#### [Exercise details]
Format each line of text in the data below as a Markdown table with the columns Row and Line, numbering the rows and skipping blank lines. Leave the pictures out.

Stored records
========================
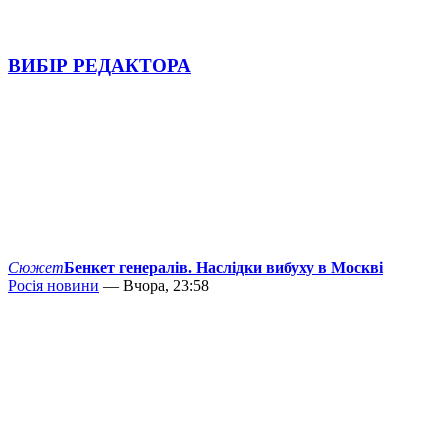
ВИБІР РЕДАКТОРА
Сюжет
Бенкет генералів. Наслідки вибуху в Москві
Росія новини
— Вчора, 23:58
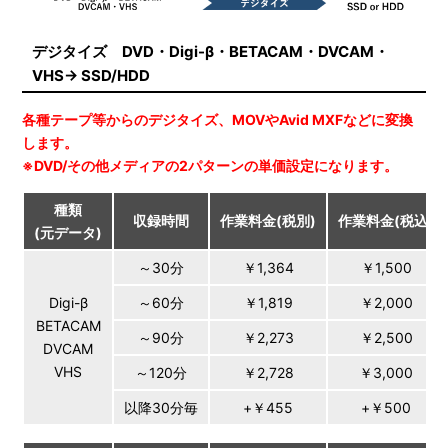
デジタイズ DVD・Digi-β・BETACAM・DVCAM・
VHS→ SSD/HDD
各種テープ等からのデジタイズ、MOVやAvid MXFなどに変換
します。
※DVD/その他メディアの2パターンの単価設定になります。
種類
収録時間
作業料金(税別)
作業料金(税込)
(元データ)
～30分
￥1,364
￥1,500
Digi-β
～60分
￥1,819
￥2,000
BETACAM
～90分
￥2,273
￥2,500
DVCAM
VHS
～120分
￥2,728
￥3,000
以降30分毎
+￥455
+￥500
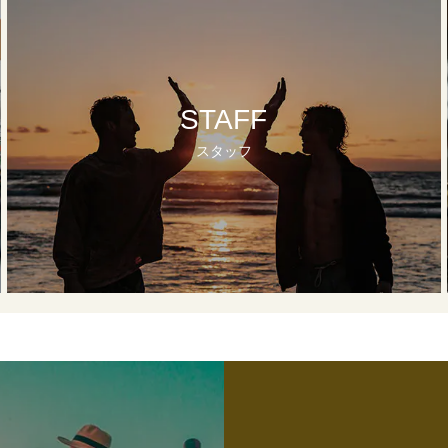
STAFF
スタッフ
========================
#### [Result of the exercise]
| Row | Line |
|---|---|
| 1 | ВИБІР РЕДАКТОРА |
| 2 | Сюжет |
| 3 | Бенкет генералів. Наслідки вибуху в Москві |
| 4 | Росія новини |
| 5 | — Вчора, 23:58 |
| 6 | デジタイズ DVD・Digi-β・BETACAM・DVCAM・ |
| 7 | VHS→ SSD/HDD |
| 8 | 各種テープ等からのデジタイズ、MOVやAvid MXFなどに変換 |
| 9 | します。 |
| 10 | ※DVD/その他メディアの2パターンの単価設定になります。 |
| 11 | 種類 |
| 12 | 収録時間 |
| 13 | 作業料金(税別) |
| 14 | 作業料金(税込) |
| 15 | (元データ) |
| 16 | ～30分 |
| 17 | ￥1,364 |
| 18 | ￥1,500 |
| 19 | Digi-β |
| 20 | ～60分 |
| 21 | ￥1,819 |
| 22 | ￥2,000 |
| 23 | BETACAM |
| 24 | ～90分 |
| 25 | ￥2,273 |
| 26 | ￥2,500 |
| 27 | DVCAM |
| 28 | VHS |
| 29 | ～120分 |
| 30 | ￥2,728 |
| 31 | ￥3,000 |
| 32 | 以降30分毎 |
| 33 | +￥455 |
| 34 | +￥500 |
| 35 | STAFF |
| 36 | スタッフ |